The sale of FGS will be the first struck since the WPP chose Philip Jansen as its new chair last week. The move, which was first reported by the Financial Times, is expected to lead to fresh analysis of the future strategy of the company by Jansen, who has a long record of corporate activity at BT and Worldpay.
The deal will be a boost to the financial position of the advertising network, which has come under scrutiny in recent months given its relative underperformance compared with rivals such as France’s Publicis.
But the deal will also revive talk about whether WPP’s share price is trading at a level that reflects the full sum of its various businesses, which span media, marketing, PR and advertising around the world.

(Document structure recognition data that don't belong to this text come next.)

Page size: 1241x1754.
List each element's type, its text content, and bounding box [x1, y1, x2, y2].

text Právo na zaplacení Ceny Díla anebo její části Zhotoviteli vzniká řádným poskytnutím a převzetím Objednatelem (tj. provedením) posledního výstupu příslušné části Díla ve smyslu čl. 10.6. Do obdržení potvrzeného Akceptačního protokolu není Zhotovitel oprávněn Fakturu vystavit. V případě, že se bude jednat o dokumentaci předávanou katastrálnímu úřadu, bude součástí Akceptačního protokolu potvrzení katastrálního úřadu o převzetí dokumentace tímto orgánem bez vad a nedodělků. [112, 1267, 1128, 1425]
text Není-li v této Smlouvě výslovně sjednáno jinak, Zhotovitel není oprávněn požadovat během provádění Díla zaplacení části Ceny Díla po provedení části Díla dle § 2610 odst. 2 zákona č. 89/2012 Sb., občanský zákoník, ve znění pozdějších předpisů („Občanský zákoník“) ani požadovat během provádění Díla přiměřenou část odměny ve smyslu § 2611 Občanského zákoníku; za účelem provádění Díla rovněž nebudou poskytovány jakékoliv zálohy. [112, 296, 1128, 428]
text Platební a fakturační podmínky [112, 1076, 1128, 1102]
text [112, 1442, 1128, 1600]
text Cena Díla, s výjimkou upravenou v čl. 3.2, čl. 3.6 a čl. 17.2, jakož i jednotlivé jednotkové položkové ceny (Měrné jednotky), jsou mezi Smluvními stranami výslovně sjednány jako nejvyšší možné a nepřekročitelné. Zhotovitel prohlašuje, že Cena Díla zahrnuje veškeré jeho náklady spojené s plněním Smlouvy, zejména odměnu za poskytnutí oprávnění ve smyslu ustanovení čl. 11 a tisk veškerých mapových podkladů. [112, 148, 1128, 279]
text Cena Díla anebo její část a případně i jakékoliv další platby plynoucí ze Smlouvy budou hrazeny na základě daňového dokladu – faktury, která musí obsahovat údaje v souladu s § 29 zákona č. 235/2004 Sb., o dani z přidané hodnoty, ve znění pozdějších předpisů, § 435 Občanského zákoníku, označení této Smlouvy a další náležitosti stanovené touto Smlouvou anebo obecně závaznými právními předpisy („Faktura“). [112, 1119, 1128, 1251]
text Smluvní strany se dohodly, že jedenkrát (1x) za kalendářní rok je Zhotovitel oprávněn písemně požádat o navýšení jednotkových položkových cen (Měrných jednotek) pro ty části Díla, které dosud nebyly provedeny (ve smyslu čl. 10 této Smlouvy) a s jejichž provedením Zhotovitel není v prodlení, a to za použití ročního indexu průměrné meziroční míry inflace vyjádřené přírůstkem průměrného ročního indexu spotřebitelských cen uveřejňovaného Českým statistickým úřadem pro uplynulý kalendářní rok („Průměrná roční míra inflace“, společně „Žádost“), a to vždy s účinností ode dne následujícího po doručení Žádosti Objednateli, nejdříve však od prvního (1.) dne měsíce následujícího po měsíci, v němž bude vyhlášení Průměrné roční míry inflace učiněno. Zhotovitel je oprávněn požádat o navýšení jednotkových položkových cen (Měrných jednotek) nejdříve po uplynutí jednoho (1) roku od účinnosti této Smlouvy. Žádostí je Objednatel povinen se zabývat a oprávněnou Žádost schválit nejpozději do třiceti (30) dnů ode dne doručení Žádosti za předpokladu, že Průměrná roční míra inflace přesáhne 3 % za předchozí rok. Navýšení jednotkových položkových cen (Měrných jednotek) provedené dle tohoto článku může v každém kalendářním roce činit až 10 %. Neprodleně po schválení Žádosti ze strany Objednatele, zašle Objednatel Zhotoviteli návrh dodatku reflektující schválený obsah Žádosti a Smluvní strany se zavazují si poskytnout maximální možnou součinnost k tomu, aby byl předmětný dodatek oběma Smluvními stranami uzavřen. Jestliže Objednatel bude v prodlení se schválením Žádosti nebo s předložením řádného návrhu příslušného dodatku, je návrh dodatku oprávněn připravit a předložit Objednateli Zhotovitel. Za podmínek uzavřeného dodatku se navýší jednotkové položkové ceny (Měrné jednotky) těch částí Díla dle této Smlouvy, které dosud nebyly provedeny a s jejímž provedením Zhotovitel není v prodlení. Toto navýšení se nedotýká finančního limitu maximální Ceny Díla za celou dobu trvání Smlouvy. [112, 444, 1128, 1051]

Increasingly, WPP is also positioning itself as a tech-focused company, employing artificial intelligence tools and data-led services for its clients to target specific groups of customers and to create campaigns faster and with greater effectiveness.
Those close to the talks said that FGS had become increasingly seen as non-core to the agency network, which already owns Burson, one of the world’s largest PR firms that comprises BCW and Hill & Knowlton under Corey duBrowa, former communications chief at Google. Other agencies within the network such as Ogilvy also offer PR services to their clients.
The FT revealed earlier this year that KKR had made an approach to take majority control of FGS. The private equity group acquired about 30 per cent of the business in a deal that valued Finsbury at close to $1.5bn in 2023. WPP remained the company’s majority owner under the deal, with about 50.5 per cent of the equity, with FGS employees owning the remainder.
The deal might also delay plans to float the business in the next two years. Goldman Sachs has been advising WPP on the situation.